Omit the images. Copy each entry word for word.

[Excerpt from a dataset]
* * *

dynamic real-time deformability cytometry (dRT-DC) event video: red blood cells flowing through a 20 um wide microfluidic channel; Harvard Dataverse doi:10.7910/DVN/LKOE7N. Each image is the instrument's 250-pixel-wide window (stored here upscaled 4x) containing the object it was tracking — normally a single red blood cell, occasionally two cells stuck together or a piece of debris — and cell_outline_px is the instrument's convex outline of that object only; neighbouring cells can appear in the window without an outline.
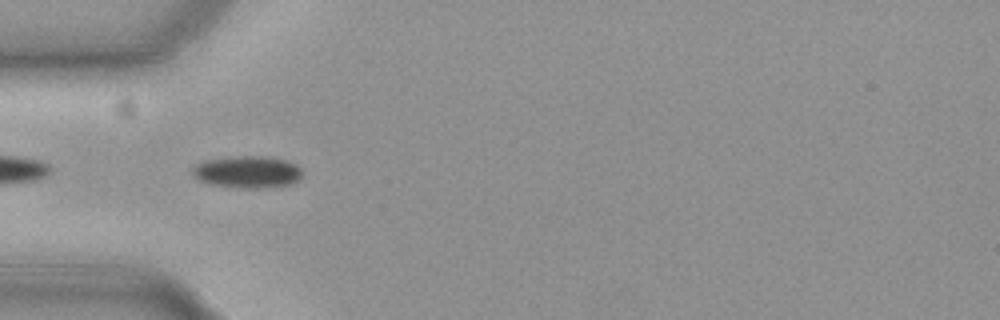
{"species": "common noctule bat (a hibernating species)", "species_latin": "Nyctalus noctula", "temperature_condition": "cold", "stored_images_in_passage": 40, "camera_frame_rate_fps": 3000, "um_per_image_px": 0.085, "animal": {"sex": "female", "body_mass_g": 19.3, "forearm_length_mm": 54.1}, "frame": {"image": 1, "passage_image": 2, "time_ms": 0.333, "image_size_px": [1000, 320], "cell_outline_px": [[300, 180], [292, 184], [264, 188], [244, 188], [208, 184], [196, 180], [192, 176], [192, 168], [196, 164], [208, 160], [244, 156], [264, 156], [284, 160], [296, 164], [300, 168]], "centroid_in_image_um": [21.01, 14.64], "position_along_channel_um": 64.0, "area_um2": 20.46}}
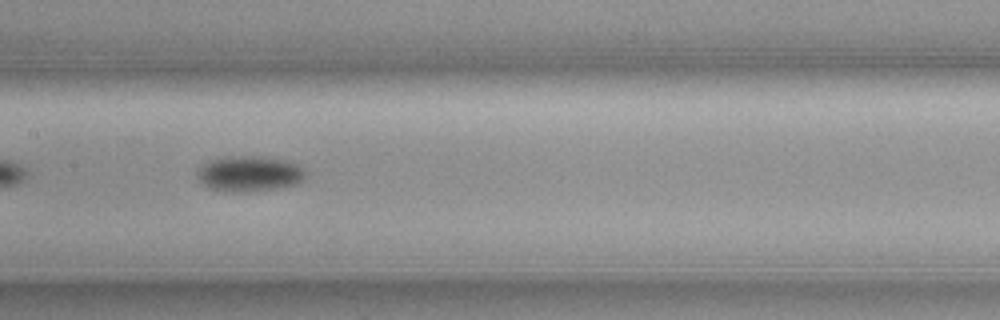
{"frame": {"image": 2, "passage_image": 12, "time_ms": 3.667, "image_size_px": [1000, 320], "cell_outline_px": [[304, 176], [296, 184], [276, 188], [248, 192], [216, 192], [208, 188], [196, 176], [196, 172], [204, 164], [212, 160], [236, 156], [264, 156], [284, 160], [296, 164], [304, 172]], "centroid_in_image_um": [21.13, 14.79], "position_along_channel_um": 186.3, "area_um2": 22.25}}
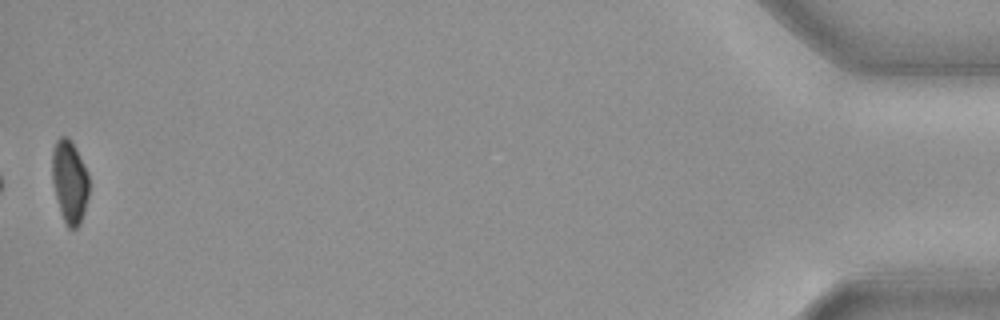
{"frame": {"image": 3, "passage_image": 40, "time_ms": 13.0, "image_size_px": [1000, 320], "cell_outline_px": [[88, 196], [84, 212], [80, 224], [76, 228], [68, 228], [64, 224], [60, 212], [52, 180], [52, 152], [56, 140], [60, 136], [68, 136], [76, 148], [88, 172]], "centroid_in_image_um": [5.91, 15.44], "position_along_channel_um": 429.3, "area_um2": 17.92}, "authors_computed_cell_mechanics": {"area_um2": 20.3456, "velocity_mm_per_s": 3.7036, "shape_relaxation_time_tau1_ms": 2.8074, "shape_relaxation_time_tau2_ms": null, "deformation_change_tau1": 0.0894, "deformation_change_tau2": null}}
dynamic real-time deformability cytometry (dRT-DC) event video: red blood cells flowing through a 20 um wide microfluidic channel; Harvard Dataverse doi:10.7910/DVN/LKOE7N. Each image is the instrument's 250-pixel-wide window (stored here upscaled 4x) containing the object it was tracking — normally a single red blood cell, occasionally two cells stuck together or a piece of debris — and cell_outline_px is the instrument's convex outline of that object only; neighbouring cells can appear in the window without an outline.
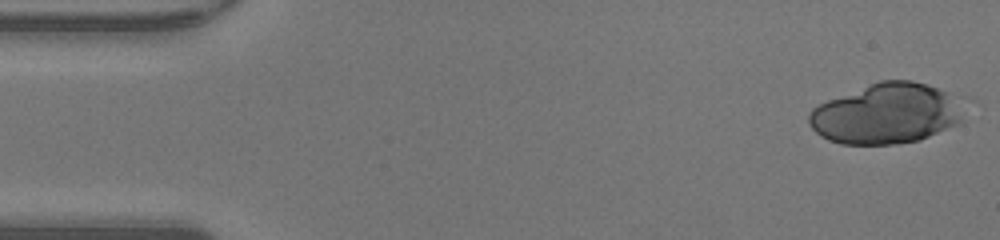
{"species": "human", "species_latin": "Homo sapiens", "temperature_condition": "warm", "stored_images_in_passage": 46, "camera_frame_rate_fps": 3000, "um_per_image_px": 0.085, "donor": {"sex": "male"}, "frame": {"image": 1, "passage_image": 1, "time_ms": 0.0, "image_size_px": [1000, 240], "cell_outline_px": [[960, 124], [920, 140], [896, 144], [840, 144], [828, 140], [820, 136], [808, 124], [808, 116], [812, 108], [828, 100], [880, 80], [912, 80], [928, 84], [952, 96], [960, 116]], "centroid_in_image_um": [75.25, 9.68], "position_along_channel_um": 9.7, "area_um2": 53.81}}
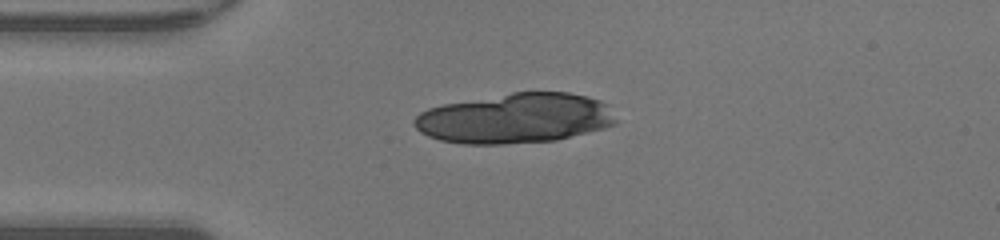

* * *

**Written answer**
dynamic real-time deformability cytometry (dRT-DC) event video: red blood cells flowing through a 20 um wide microfluidic channel; Harvard Dataverse doi:10.7910/DVN/LKOE7N. Each image is the instrument's 250-pixel-wide window (stored here upscaled 4x) containing the object it was tracking — normally a single red blood cell, occasionally two cells stuck together or a piece of debris — and cell_outline_px is the instrument's convex outline of that object only; neighbouring cells can appear in the window without an outline.
{"species": "common noctule bat (a hibernating species)", "species_latin": "Nyctalus noctula", "temperature_condition": "cold", "stored_images_in_passage": 40, "camera_frame_rate_fps": 3000, "um_per_image_px": 0.085, "animal": {"sex": "female", "body_mass_g": 19.3, "forearm_length_mm": 54.1}, "frame": {"image": 1, "passage_image": 2, "time_ms": 0.333, "image_size_px": [1000, 320], "cell_outline_px": [[300, 180], [292, 184], [264, 188], [244, 188], [208, 184], [196, 180], [192, 176], [192, 168], [196, 164], [208, 160], [244, 156], [264, 156], [284, 160], [296, 164], [300, 168]], "centroid_in_image_um": [21.01, 14.64], "position_along_channel_um": 64.0, "area_um2": 20.46}}
{"frame": {"image": 2, "passage_image": 12, "time_ms": 3.667, "image_size_px": [1000, 320], "cell_outline_px": [[304, 176], [296, 184], [276, 188], [248, 192], [216, 192], [208, 188], [196, 176], [196, 172], [204, 164], [212, 160], [236, 156], [264, 156], [284, 160], [296, 164], [304, 172]], "centroid_in_image_um": [21.13, 14.79], "position_along_channel_um": 186.3, "area_um2": 22.25}}
{"frame": {"image": 3, "passage_image": 40, "time_ms": 13.0, "image_size_px": [1000, 320], "cell_outline_px": [[88, 196], [84, 212], [80, 224], [76, 228], [68, 228], [64, 224], [60, 212], [52, 180], [52, 152], [56, 140], [60, 136], [68, 136], [76, 148], [88, 172]], "centroid_in_image_um": [5.91, 15.44], "position_along_channel_um": 429.3, "area_um2": 17.92}, "authors_computed_cell_mechanics": {"area_um2": 20.3456, "velocity_mm_per_s": 3.7036, "shape_relaxation_time_tau1_ms": 2.8074, "shape_relaxation_time_tau2_ms": null, "deformation_change_tau1": 0.0894, "deformation_change_tau2": null}}
dynamic real-time deformability cytometry (dRT-DC) event video: red blood cells flowing through a 20 um wide microfluidic channel; Harvard Dataverse doi:10.7910/DVN/LKOE7N. Each image is the instrument's 250-pixel-wide window (stored here upscaled 4x) containing the object it was tracking — normally a single red blood cell, occasionally two cells stuck together or a piece of debris — and cell_outline_px is the instrument's convex outline of that object only; neighbouring cells can appear in the window without an outline.
{"species": "human", "species_latin": "Homo sapiens", "temperature_condition": "warm", "stored_images_in_passage": 46, "camera_frame_rate_fps": 3000, "um_per_image_px": 0.085, "donor": {"sex": "male"}, "frame": {"image": 1, "passage_image": 1, "time_ms": 0.0, "image_size_px": [1000, 240], "cell_outline_px": [[960, 124], [920, 140], [896, 144], [840, 144], [828, 140], [820, 136], [808, 124], [808, 116], [812, 108], [828, 100], [880, 80], [912, 80], [928, 84], [952, 96], [960, 116]], "centroid_in_image_um": [75.25, 9.68], "position_along_channel_um": 9.7, "area_um2": 53.81}}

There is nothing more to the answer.